Return every line of the items below that contains the word "highest", treating uppercase and lowercase as different.

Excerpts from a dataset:

§ §

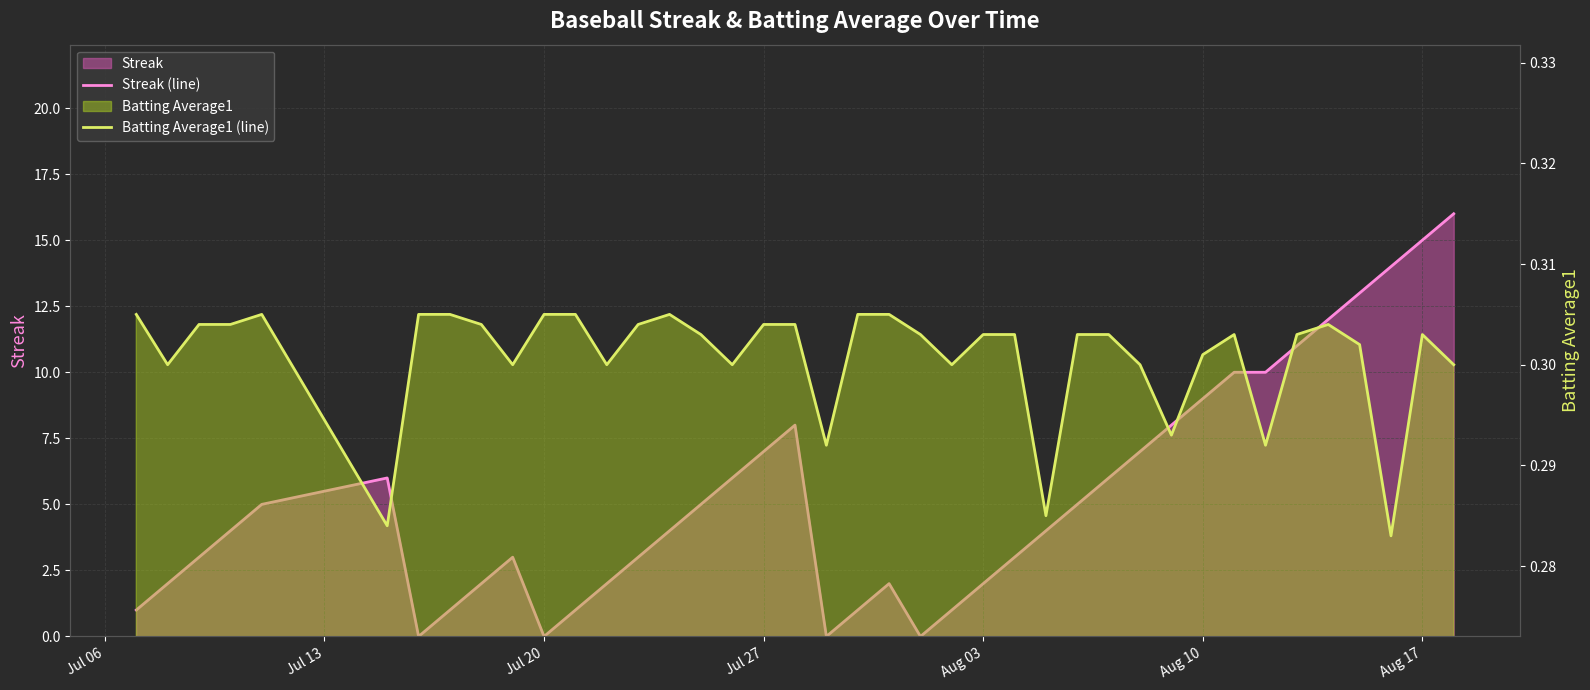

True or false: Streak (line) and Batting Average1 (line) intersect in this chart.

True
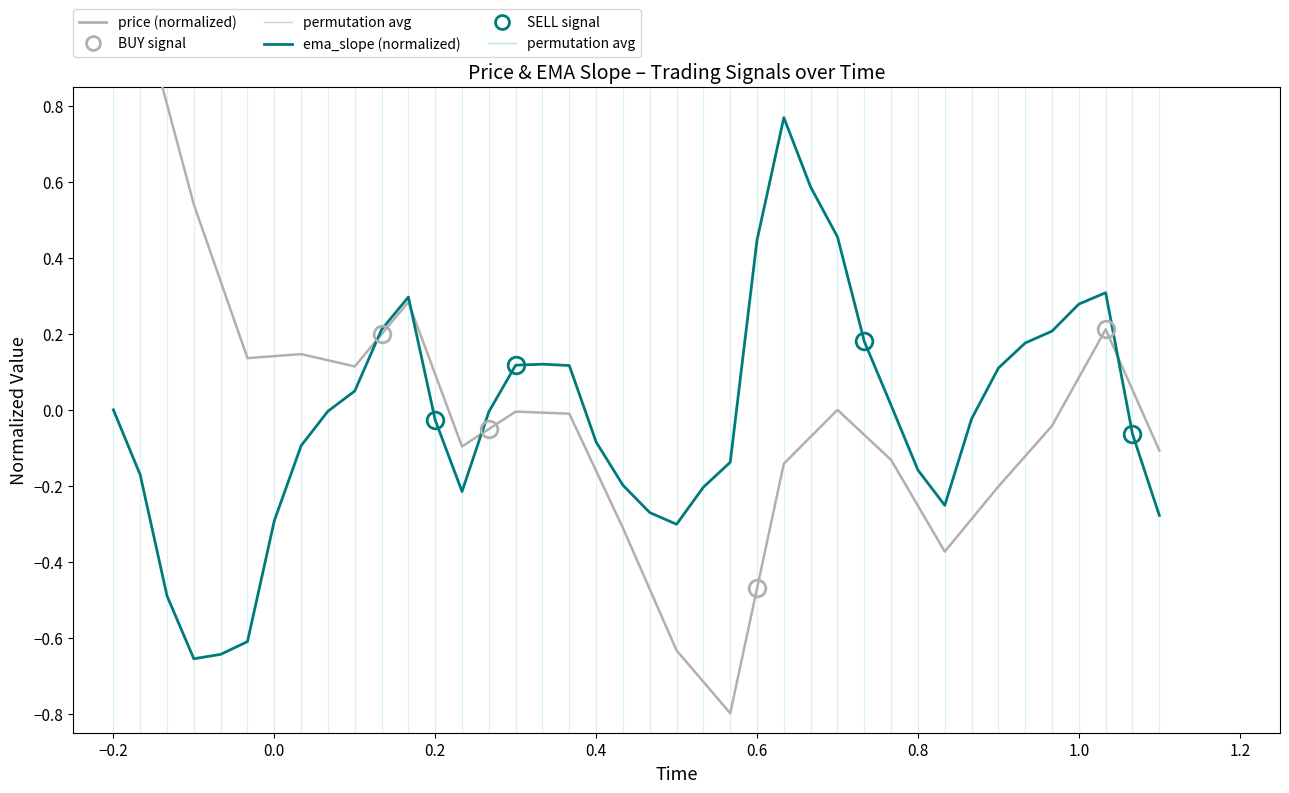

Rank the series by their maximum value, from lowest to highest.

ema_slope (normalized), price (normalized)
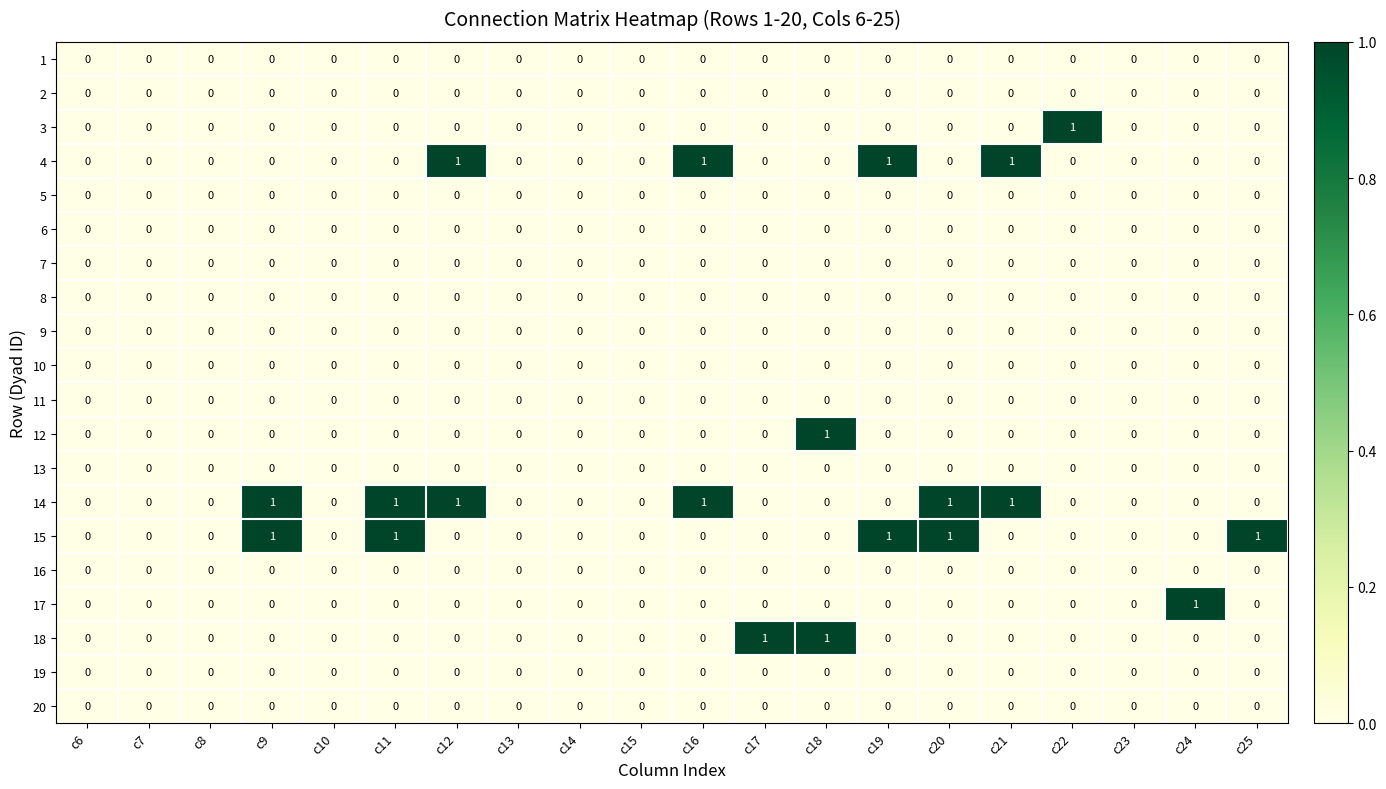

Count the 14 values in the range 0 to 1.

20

§ §

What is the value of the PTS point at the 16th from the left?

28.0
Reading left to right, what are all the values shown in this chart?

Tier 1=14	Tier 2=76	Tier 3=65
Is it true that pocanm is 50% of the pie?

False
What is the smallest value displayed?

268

§ §

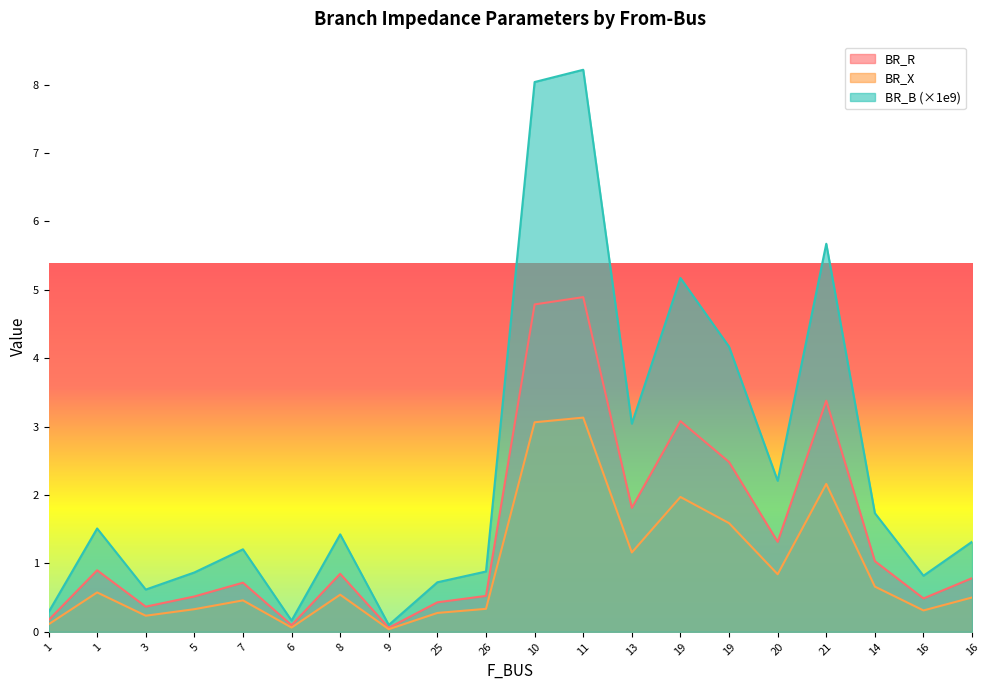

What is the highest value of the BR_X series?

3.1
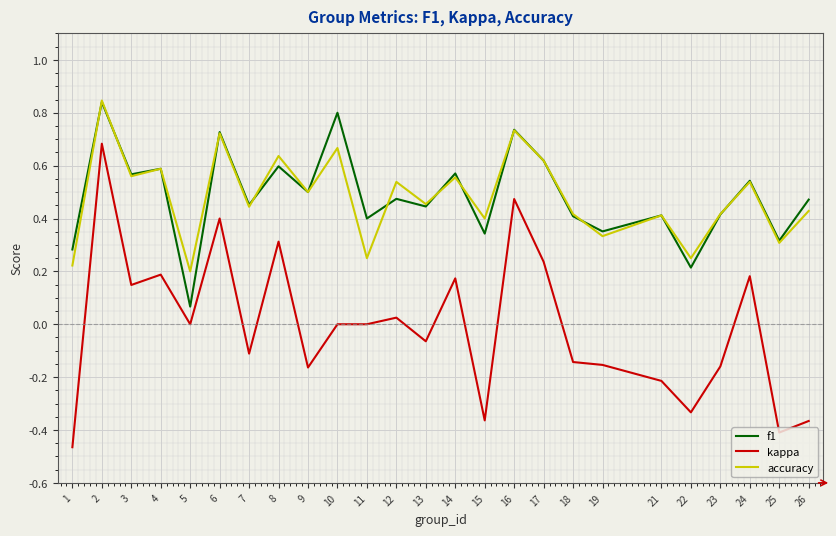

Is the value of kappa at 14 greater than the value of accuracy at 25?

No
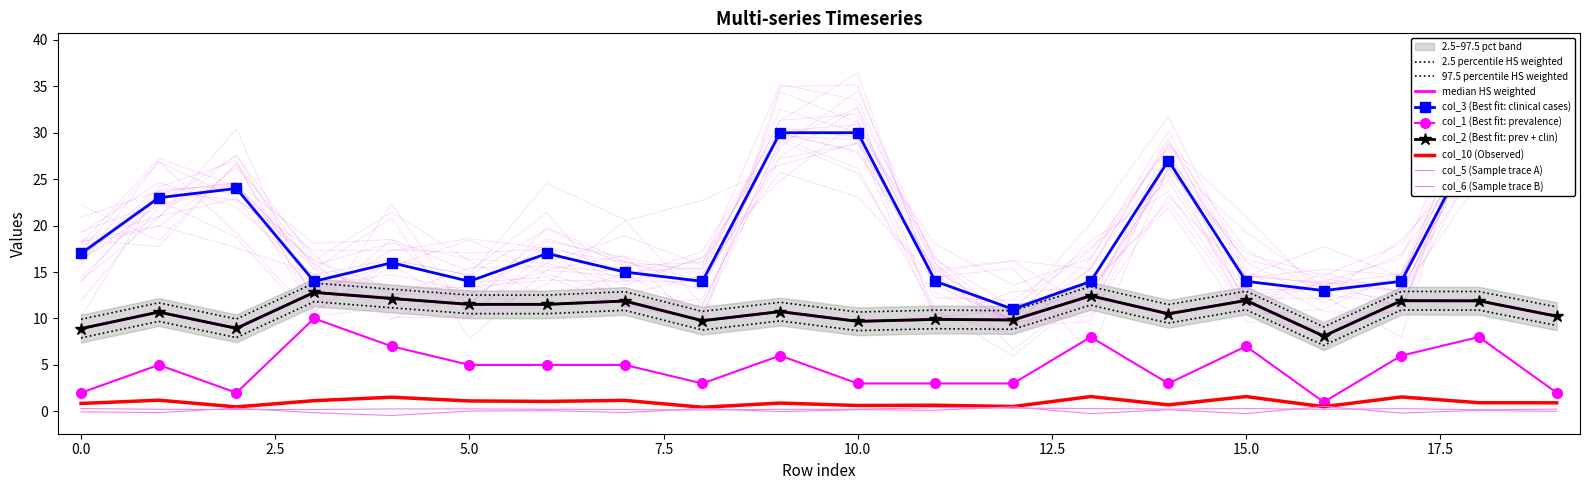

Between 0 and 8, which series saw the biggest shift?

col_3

§ §

Exercise result:
Rank the series by their maximum value, from lowest to highest.
What is the highest value of the BR_X series?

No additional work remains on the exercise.